▸ **RECORDED INFORMATION**
____
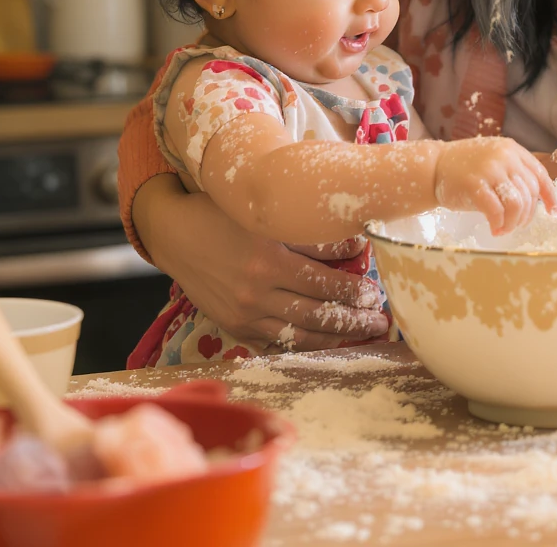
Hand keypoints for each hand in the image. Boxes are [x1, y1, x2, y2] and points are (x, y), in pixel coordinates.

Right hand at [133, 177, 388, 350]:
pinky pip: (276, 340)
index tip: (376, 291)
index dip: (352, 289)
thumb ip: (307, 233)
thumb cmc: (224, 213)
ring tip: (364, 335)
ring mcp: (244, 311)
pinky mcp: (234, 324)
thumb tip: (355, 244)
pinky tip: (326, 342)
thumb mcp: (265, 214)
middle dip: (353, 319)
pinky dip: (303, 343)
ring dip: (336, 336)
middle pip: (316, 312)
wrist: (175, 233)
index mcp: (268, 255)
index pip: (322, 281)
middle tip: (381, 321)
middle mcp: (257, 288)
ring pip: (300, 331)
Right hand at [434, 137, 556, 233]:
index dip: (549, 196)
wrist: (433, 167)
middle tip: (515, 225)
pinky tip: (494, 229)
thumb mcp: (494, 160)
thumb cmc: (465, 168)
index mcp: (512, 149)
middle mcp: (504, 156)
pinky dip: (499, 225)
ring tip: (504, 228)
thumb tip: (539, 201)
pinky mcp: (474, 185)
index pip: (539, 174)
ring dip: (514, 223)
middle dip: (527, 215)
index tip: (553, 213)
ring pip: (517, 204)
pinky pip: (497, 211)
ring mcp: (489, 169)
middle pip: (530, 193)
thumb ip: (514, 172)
____
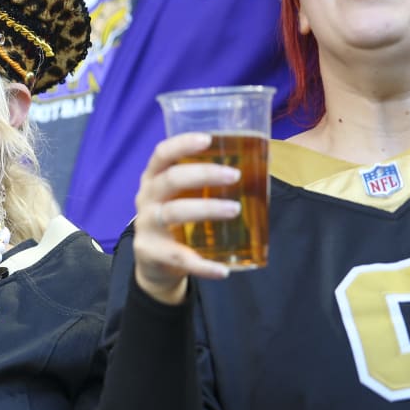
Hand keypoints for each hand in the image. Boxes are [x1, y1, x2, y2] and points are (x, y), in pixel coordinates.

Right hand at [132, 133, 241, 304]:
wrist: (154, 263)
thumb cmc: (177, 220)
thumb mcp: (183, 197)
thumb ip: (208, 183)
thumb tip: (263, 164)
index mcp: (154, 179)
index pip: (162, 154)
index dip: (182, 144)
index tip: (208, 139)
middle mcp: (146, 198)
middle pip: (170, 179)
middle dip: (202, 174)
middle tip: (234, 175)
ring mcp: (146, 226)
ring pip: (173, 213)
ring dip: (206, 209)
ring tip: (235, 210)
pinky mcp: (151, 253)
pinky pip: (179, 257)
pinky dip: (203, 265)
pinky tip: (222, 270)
____
▸ **PROBLEM**
Everything above from the line containing "middle dip: (202, 174)" down to the line containing "pinky tip: (222, 270)" should be copied exactly, both end lines included, and nothing else.

▸ **ANSWER TO THIS PROBLEM**
middle dip: (202, 174)
middle tip: (234, 175)
ring mcp: (146, 226)
ring pip: (173, 213)
ring dip: (206, 209)
ring tip: (235, 210)
pinky mcp: (151, 253)
pinky pip: (179, 257)
pinky dip: (203, 265)
pinky tip: (222, 270)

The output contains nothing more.